If there’s a quote that evokes what Rosset was after, it is this riff from the early pages of “Tropic of Cancer”: “We have evolved a new cosmogony of literature. It is to be a new Bible — The Last Book. All those who have anything to say will say it here — anonymously. After us not another book — not for a generation, at least.”

Rosset was deeply influenced by Miller. He wrote a college paper on “Tropic of Cancer” (which was first published by Kahane in 1934) and bought Grove with the specific purpose of bringing the book to American readers, although he knew the process would be fraught.

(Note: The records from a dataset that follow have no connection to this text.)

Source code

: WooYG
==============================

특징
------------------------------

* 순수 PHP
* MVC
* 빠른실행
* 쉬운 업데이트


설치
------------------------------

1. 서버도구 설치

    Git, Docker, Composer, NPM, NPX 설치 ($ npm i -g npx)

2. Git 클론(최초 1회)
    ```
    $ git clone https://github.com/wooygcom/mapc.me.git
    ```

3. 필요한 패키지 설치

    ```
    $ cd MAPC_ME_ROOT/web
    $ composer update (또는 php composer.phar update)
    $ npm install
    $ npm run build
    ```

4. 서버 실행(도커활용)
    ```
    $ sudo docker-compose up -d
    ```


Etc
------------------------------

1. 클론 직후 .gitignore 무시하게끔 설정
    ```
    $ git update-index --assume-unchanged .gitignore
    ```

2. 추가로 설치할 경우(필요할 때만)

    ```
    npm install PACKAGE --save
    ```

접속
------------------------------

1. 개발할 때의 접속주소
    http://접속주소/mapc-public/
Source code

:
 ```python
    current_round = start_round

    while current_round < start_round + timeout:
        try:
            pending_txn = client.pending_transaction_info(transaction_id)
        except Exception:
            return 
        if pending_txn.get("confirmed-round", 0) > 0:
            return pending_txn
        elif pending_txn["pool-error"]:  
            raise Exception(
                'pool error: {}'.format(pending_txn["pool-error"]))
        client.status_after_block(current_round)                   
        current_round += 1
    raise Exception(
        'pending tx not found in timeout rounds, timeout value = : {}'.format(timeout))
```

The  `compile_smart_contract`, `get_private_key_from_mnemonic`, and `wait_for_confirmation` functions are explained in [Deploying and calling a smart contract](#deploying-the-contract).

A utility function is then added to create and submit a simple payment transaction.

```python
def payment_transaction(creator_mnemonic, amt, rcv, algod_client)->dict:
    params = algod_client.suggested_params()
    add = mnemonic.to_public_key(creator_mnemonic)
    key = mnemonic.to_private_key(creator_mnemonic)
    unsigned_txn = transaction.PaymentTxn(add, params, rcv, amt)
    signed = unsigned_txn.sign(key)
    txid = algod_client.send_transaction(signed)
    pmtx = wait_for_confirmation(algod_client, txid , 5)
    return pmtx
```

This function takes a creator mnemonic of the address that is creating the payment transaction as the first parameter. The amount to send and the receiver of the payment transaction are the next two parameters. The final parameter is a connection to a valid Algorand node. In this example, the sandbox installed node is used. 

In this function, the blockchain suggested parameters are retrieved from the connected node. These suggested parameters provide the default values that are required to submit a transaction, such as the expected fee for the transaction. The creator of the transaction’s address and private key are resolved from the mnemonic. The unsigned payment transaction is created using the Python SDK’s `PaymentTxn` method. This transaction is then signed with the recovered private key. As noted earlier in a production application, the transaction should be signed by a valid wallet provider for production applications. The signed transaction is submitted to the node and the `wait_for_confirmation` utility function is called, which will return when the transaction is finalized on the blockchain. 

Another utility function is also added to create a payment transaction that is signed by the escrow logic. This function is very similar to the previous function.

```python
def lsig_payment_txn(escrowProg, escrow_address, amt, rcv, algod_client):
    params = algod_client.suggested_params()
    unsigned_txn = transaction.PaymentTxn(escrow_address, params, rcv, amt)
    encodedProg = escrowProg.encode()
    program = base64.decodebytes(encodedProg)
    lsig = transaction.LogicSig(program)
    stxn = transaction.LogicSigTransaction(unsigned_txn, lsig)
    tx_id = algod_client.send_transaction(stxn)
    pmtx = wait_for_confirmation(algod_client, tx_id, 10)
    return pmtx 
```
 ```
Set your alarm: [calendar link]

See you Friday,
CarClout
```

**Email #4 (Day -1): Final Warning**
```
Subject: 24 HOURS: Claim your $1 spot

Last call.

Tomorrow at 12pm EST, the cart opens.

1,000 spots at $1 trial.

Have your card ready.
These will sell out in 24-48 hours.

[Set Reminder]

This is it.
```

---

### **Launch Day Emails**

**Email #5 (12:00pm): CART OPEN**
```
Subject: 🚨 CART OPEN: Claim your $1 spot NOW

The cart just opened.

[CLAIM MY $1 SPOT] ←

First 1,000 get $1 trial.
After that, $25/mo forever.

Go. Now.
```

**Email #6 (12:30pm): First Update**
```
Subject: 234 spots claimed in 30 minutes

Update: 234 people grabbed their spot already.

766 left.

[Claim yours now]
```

To lay the groundwork, he set out to release an unexpurgated edition of D.H. Lawrence’s “Lady Chatterley’s Lover,” successfully challenging the U.S. Post Office, which had seized a copy of the novel sent from Paris, and issuing the novel in 1959. This case, and those that followed — trials over “Tropic of Cancer,” which he published in 1961, and “Naked Lunch,” which came out the following year — helped do away with a de facto state of censorship, in which works could be suppressed according to amorphous standards of decency.

“It’s hard to remember how puritanical America was and is,” 1st Amendment attorney Martin Garbus said of Rosset in the 1990s. “Barney was the guy who fundamentally broke down censorship barriers in this country.”


Rosset saw the issue in more direct terms. The point, he argued, was not obscenity; “Tropic of Cancer’s” sexuality, while considerable, was irrelevant. Rather, it was “whether Henry Miller wrote as a serious artist and produced a work of literary merit.” Later, he would go on to suggest that what mattered most about the book was “the anti-American feeling that Miller had. He was not happy living in this country, and he was extremely endowed with the ability to say why.”

That’s a telling statement, about both Rosset’s intentions as a publisher and also his belief in the subversive power of art. But he’s right, in regard to “Tropic of Cancer” as well as many other titles — all those underground midcentury classics that he helped bring to light.

What these works share is a hatred of hypocrisy, a sense of literature as a tool to cut through the noise and the distraction, to help us see things as they are. When Miller writes about sex, or Burroughs about heroin, what they are really getting at is control and repression, the intrusive meddling of the moralists who want to tell us how to live.

You can take issue with these writers but you can’t deny the power of their visions, the acuity with which they peeled back the surface of the culture to expose the tangled contradictions underneath.

Reading parts of “Naked Lunch” — “[T]he threat of torture is useful to induce in the subject the appropriate feeling of helplessness and gratitude to the interrogator for withholding it,” declares Burroughs’ antihero Dr. Benway — is like looking through a telescope from past to future, into our own morally compromised and ambiguous world.

The irony is that despite Rosset’s efforts, the moralists remain with us still. The culture warriors are as rabid as I remember them, as divisive and mean-spirited, as repressive about the pleasures of the body, as hypocritical about the complexities of society and soul.


This, too, is like looking into a telescope, although now, we are staring through it from the wrong end. And yet, that just makes me think of Rosset, and his legacy, as all the more essential: a reminder of what can happen when we stand up for what we believe.